Samples were processed uniformly, and investigators were blinded to group assignments.

A total of 125 participants from two cohorts were included, comprising cognitively healthy controls and individuals with AD, Lewy body dementia (LBD), or aMCI.

Participants underwent clinical and neuropsychological assessments, including cognitive tests and diagnostic evaluations. CSF biomarkers such as amyloid-beta 42 (Aβ42), Aβ40, Aβ42/40 ratio, and total tau (t-Tau) were measured using enzyme-linked immunosorbent assays.

Statistical analyses evaluated demographic differences, sex-specific free-carnitine levels, and associations with cognitive dysfunction and CSF biomarkers. Receiver operating characteristic (ROC) analyses assessed the diagnostic accuracy of plasma and CSF markers, providing insights into mitochondrial pathways as diagnostic and therapeutic targets.

Study results

In the primary cohort, subjects with cognitive impairment (CI) exhibited lower CSF levels of Aβ42, a decreased Aβ42/40 ratio, and increased t-Tau levels compared to cognitively healthy controls (cHC).
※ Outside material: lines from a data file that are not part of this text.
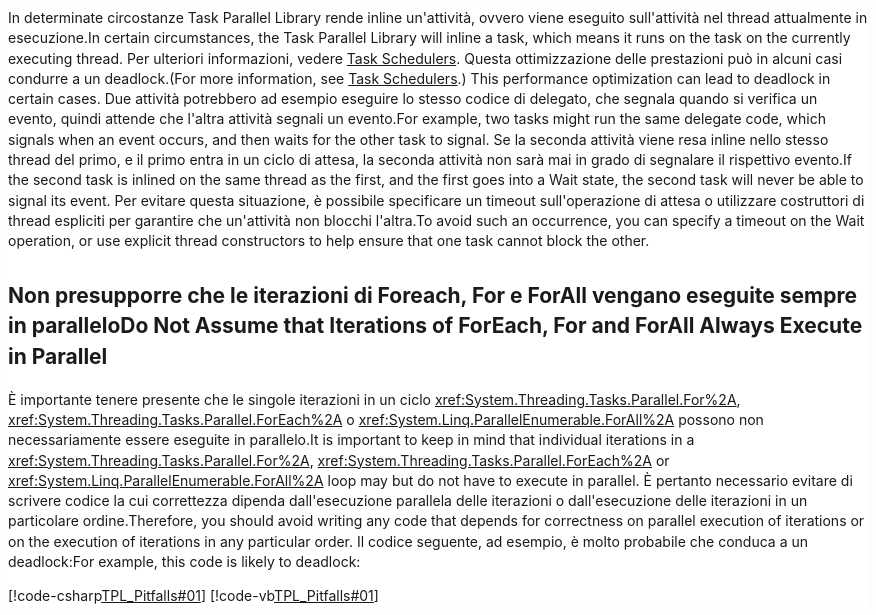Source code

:  <span data-ttu-id="bc1f3-144">In determinate circostanze Task Parallel Library rende inline un'attività, ovvero viene eseguito sull'attività nel thread attualmente in esecuzione.</span><span class="sxs-lookup"><span data-stu-id="bc1f3-144">In certain circumstances, the Task Parallel Library will inline a task, which means it runs on the task on the currently executing thread.</span></span> <span data-ttu-id="bc1f3-145">Per ulteriori informazioni, vedere [Task Schedulers](https://msdn.microsoft.com/library/638f8ea5-21db-47a2-a934-86e1e961bf65). Questa ottimizzazione delle prestazioni può in alcuni casi condurre a un deadlock.</span><span class="sxs-lookup"><span data-stu-id="bc1f3-145">(For more information, see [Task Schedulers](https://msdn.microsoft.com/library/638f8ea5-21db-47a2-a934-86e1e961bf65).) This performance optimization can lead to deadlock in certain cases.</span></span> <span data-ttu-id="bc1f3-146">Due attività potrebbero ad esempio eseguire lo stesso codice di delegato, che segnala quando si verifica un evento, quindi attende che l'altra attività segnali un evento.</span><span class="sxs-lookup"><span data-stu-id="bc1f3-146">For example, two tasks might run the same delegate code, which signals when an event occurs, and then waits for the other task to signal.</span></span> <span data-ttu-id="bc1f3-147">Se la seconda attività viene resa inline nello stesso thread del primo, e il primo entra in un ciclo di attesa, la seconda attività non sarà mai in grado di segnalare il rispettivo evento.</span><span class="sxs-lookup"><span data-stu-id="bc1f3-147">If the second task is inlined on the same thread as the first, and the first goes into a Wait state, the second task will never be able to signal its event.</span></span> <span data-ttu-id="bc1f3-148">Per evitare questa situazione, è possibile specificare un timeout sull'operazione di attesa o utilizzare costruttori di thread espliciti per garantire che un'attività non blocchi l'altra.</span><span class="sxs-lookup"><span data-stu-id="bc1f3-148">To avoid such an occurrence, you can specify a timeout on the Wait operation, or use explicit thread constructors to help ensure that one task cannot block the other.</span></span>  
  
## <a name="do-not-assume-that-iterations-of-foreach-for-and-forall-always-execute-in-parallel"></a><span data-ttu-id="bc1f3-149">Non presupporre che le iterazioni di Foreach, For e ForAll vengano eseguite sempre in parallelo</span><span class="sxs-lookup"><span data-stu-id="bc1f3-149">Do Not Assume that Iterations of ForEach, For and ForAll Always Execute in Parallel</span></span>  
 <span data-ttu-id="bc1f3-150">È importante tenere presente che le singole iterazioni in un ciclo <xref:System.Threading.Tasks.Parallel.For%2A>, <xref:System.Threading.Tasks.Parallel.ForEach%2A> o <xref:System.Linq.ParallelEnumerable.ForAll%2A> possono non necessariamente essere eseguite in parallelo.</span><span class="sxs-lookup"><span data-stu-id="bc1f3-150">It is important to keep in mind that individual iterations in a <xref:System.Threading.Tasks.Parallel.For%2A>, <xref:System.Threading.Tasks.Parallel.ForEach%2A> or <xref:System.Linq.ParallelEnumerable.ForAll%2A> loop may but do not have to execute in parallel.</span></span> <span data-ttu-id="bc1f3-151">È pertanto necessario evitare di scrivere codice la cui correttezza dipenda dall'esecuzione parallela delle iterazioni o dall'esecuzione delle iterazioni in un particolare ordine.</span><span class="sxs-lookup"><span data-stu-id="bc1f3-151">Therefore, you should avoid writing any code that depends for correctness on parallel execution of iterations or on the execution of iterations in any particular order.</span></span> <span data-ttu-id="bc1f3-152">Il codice seguente, ad esempio, è molto probabile che conduca a un deadlock:</span><span class="sxs-lookup"><span data-stu-id="bc1f3-152">For example, this code is likely to deadlock:</span></span>  
  
 [!code-csharp[TPL_Pitfalls#01](../../../samples/snippets/csharp/VS_Snippets_Misc/tpl_pitfalls/cs/pitfalls.cs#01)]
 [!code-vb[TPL_Pitfalls#01](../../../samples/snippets/visualbasic/VS_Snippets_Misc/tpl_pitfalls/vb/pitfalls_vb.vb#01)]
These findings align with established biomarkers of AD.

Plasma levels of LAC and free-carnitine were measured using UPLC-MS/MS. Women with CI, including aMCI, AD, or LBD, showed significantly lower free-carnitine levels than cHC women, whereas no such differences were observed in men.

This sex-specific relationship was held after adjusting for age, education, and other clinical variables. Furthermore, in women with CI, free-carnitine levels correlated strongly with cognitive dysfunction severity, as assessed by the Mini-Mental State Examination (MMSE) and Wechsler Memory Scale (WMS-IV). No such correlation was found in men.

A stepwise decrease in free-carnitine levels was observed in women across cHC, aMCI, and AD or LBD, with the lowest levels in those with the most severe cognitive impairment.

LAC levels, on the other hand, showed a sex-independent decrease in AD compared to cHC, with intermediate levels in aMCI. These findings were consistent after controlling for body mass index, depressive symptoms, and age.

In the replication cohort from the UCI ADRC, the findings of sex-specific free-carnitine deficiency were validated. Women with CI showed a significant inverse relationship between free-carnitine levels and cognitive impairment severity, as measured by the Clinical Dementia Rating sum-of-boxes (CDR-SB). This relationship persisted after adjusting for demographic and clinical factors, including the use of hormone therapy.

Computational analyses demonstrated that plasma levels of free-carnitine and LAC were as accurate as CSF markers (Aβ42 and t-Tau) in distinguishing disease status.

A combined model integrating plasma and CSF markers provided superior diagnostic accuracy for differentiating cHC, aMCI, AD, and LBD. These results highlight the potential of plasma mitochondrial markers as non-invasive tools for identifying cognitive impairment and support further investigation into sex-specific mechanisms underlying AD.

Conclusions

To summarize, this study reveals a sex-specific decrease in free-carnitine levels in women, but not men, with cognitive impairment or early dementia, correlating with cognitive dysfunction severity, higher Aβ accumulation, and elevated tau levels.

Plasma free-carnitine and LAC were as accurate as CSF biomarkers for disease classification. Women exhibited a stepwise decline in free-carnitine levels across healthy controls, aMCI, and AD/LBD, suggesting heightened mitochondrial dysfunction.